Return the stretch from the line with "432 413 21.6" through the line with "300 256 5.42" in the data below, character for character, skipping all pictures.
______________________________
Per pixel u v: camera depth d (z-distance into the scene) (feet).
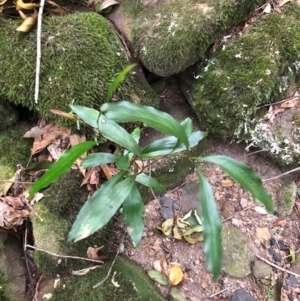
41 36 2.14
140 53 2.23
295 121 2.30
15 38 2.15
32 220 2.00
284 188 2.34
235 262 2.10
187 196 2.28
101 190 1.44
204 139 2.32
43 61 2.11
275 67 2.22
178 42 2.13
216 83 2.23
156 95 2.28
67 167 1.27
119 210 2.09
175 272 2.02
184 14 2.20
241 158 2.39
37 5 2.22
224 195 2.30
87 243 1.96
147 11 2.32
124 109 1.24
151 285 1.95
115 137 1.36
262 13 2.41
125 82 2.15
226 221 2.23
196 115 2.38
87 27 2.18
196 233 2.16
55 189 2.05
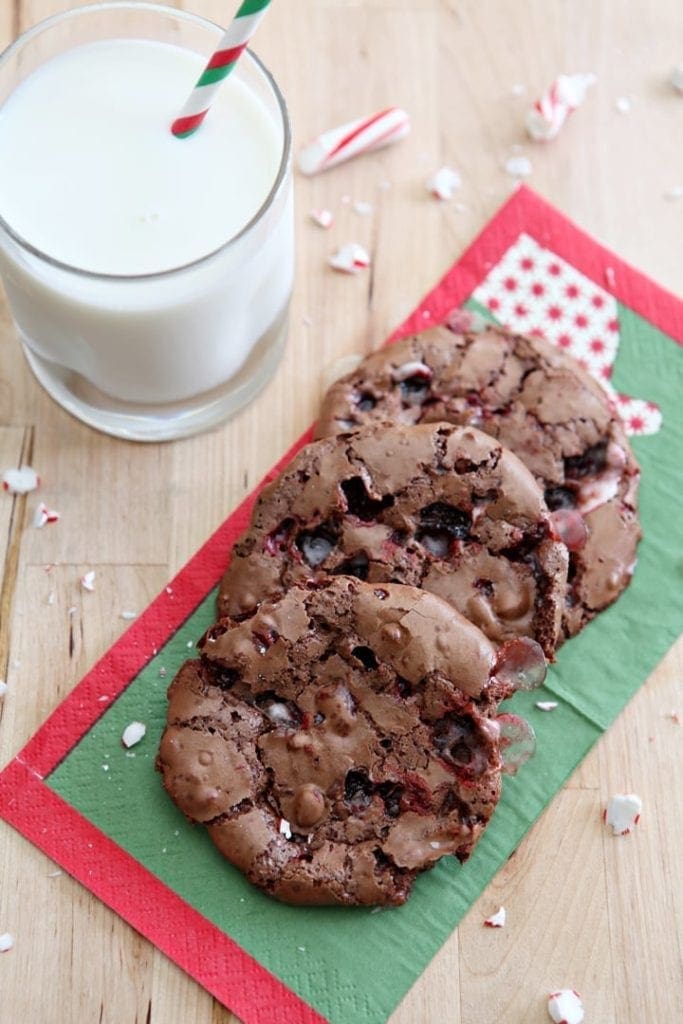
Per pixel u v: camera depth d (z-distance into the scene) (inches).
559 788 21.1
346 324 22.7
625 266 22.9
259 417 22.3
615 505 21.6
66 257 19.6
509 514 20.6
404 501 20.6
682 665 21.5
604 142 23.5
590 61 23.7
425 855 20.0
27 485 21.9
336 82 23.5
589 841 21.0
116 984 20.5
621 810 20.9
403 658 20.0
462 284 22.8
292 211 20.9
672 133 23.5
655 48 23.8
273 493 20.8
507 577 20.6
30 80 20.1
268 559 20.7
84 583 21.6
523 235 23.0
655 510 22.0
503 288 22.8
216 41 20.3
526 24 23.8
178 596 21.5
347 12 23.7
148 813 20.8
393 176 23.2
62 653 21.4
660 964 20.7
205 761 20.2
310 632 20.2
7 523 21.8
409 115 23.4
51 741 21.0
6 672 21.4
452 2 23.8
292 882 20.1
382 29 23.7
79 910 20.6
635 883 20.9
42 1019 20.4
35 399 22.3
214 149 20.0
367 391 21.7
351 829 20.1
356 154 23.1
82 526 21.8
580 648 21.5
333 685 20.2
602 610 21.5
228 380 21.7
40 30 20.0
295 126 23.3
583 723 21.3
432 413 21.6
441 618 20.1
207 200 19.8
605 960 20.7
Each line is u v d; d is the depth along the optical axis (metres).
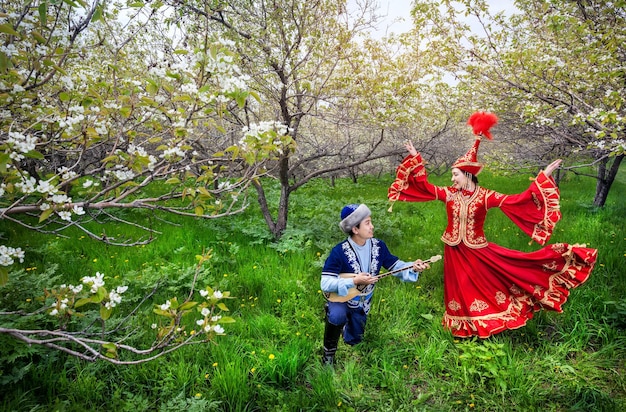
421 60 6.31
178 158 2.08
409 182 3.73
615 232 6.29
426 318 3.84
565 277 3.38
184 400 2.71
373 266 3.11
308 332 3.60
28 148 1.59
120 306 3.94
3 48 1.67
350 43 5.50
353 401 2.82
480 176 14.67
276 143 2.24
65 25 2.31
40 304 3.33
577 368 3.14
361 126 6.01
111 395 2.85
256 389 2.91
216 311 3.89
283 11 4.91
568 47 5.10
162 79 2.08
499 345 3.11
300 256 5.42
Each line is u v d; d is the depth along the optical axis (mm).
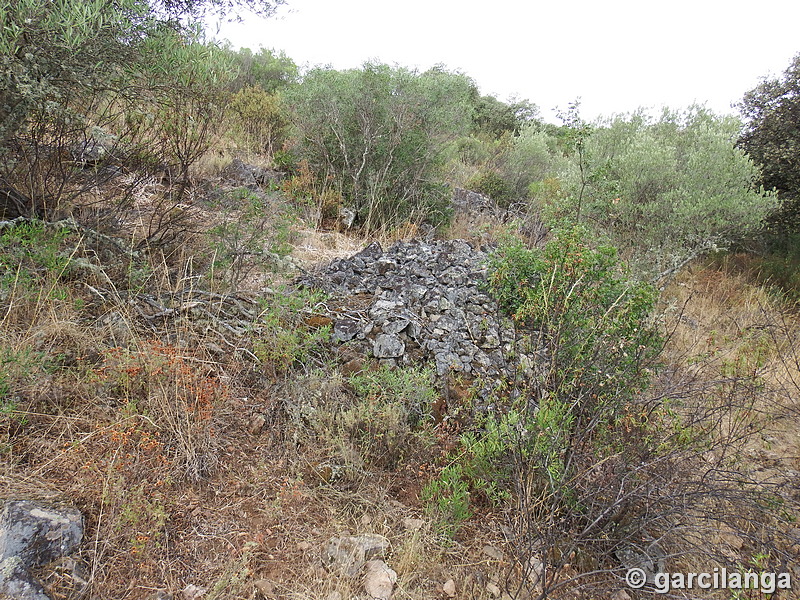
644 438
______________________________
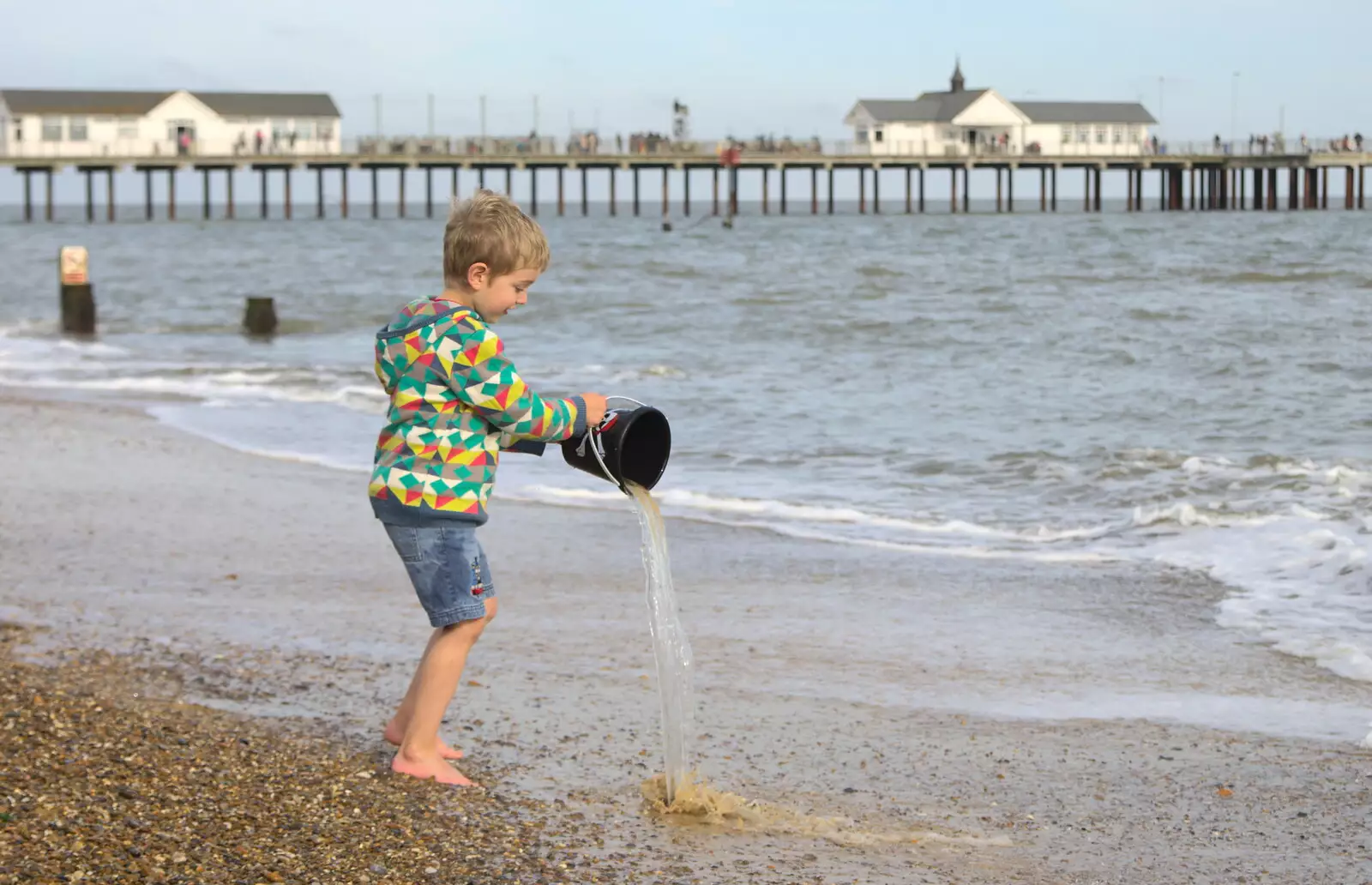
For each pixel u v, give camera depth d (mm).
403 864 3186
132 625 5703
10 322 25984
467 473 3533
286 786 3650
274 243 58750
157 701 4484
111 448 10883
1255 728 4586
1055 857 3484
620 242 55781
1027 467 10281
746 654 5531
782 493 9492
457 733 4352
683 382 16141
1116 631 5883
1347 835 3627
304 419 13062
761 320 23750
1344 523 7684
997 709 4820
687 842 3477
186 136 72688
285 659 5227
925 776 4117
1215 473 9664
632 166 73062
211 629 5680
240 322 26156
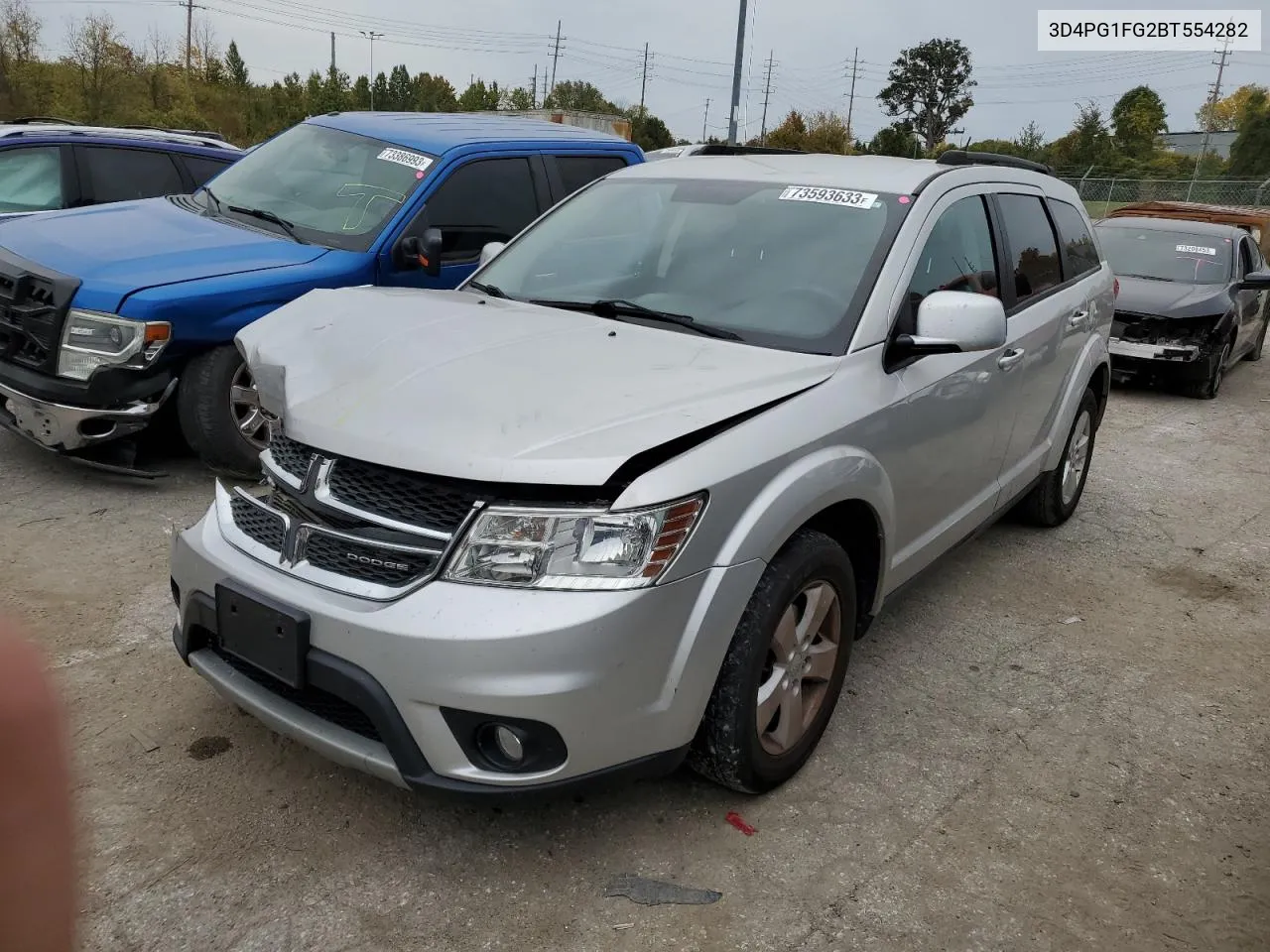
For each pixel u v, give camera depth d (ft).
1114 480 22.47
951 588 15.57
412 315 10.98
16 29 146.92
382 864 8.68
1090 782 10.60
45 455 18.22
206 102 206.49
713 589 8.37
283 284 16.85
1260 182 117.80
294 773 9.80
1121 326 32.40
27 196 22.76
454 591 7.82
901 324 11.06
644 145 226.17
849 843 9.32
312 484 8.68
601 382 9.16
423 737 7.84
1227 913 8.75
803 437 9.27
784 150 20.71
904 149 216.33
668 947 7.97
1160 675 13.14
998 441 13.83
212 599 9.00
______________________________
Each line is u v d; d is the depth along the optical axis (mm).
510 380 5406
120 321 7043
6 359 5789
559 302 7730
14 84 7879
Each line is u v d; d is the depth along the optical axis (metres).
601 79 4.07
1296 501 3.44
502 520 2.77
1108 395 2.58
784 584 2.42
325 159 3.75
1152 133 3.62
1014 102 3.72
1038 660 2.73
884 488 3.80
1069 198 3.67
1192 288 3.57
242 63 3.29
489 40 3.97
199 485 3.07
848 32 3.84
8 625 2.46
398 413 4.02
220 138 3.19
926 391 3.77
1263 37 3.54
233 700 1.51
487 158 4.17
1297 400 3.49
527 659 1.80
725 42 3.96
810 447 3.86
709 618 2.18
______________________________
SOLUTION FOR THIS EXERCISE>
432 413 21.6
441 618 20.1
207 200 19.8
605 960 20.7
Each line is u v d; d is the depth along the optical axis (metres).
421 60 6.31
178 158 2.08
409 182 3.73
615 232 6.29
426 318 3.84
565 277 3.38
184 400 2.71
373 266 3.11
308 332 3.60
28 148 1.59
120 306 3.94
3 48 1.67
350 43 5.50
353 401 2.82
480 176 14.67
276 143 2.24
65 25 2.31
40 304 3.33
577 368 3.14
361 126 6.01
111 395 2.85
256 389 2.91
216 311 3.89
283 11 4.91
568 47 5.10
162 79 2.08
499 345 3.11
300 256 5.42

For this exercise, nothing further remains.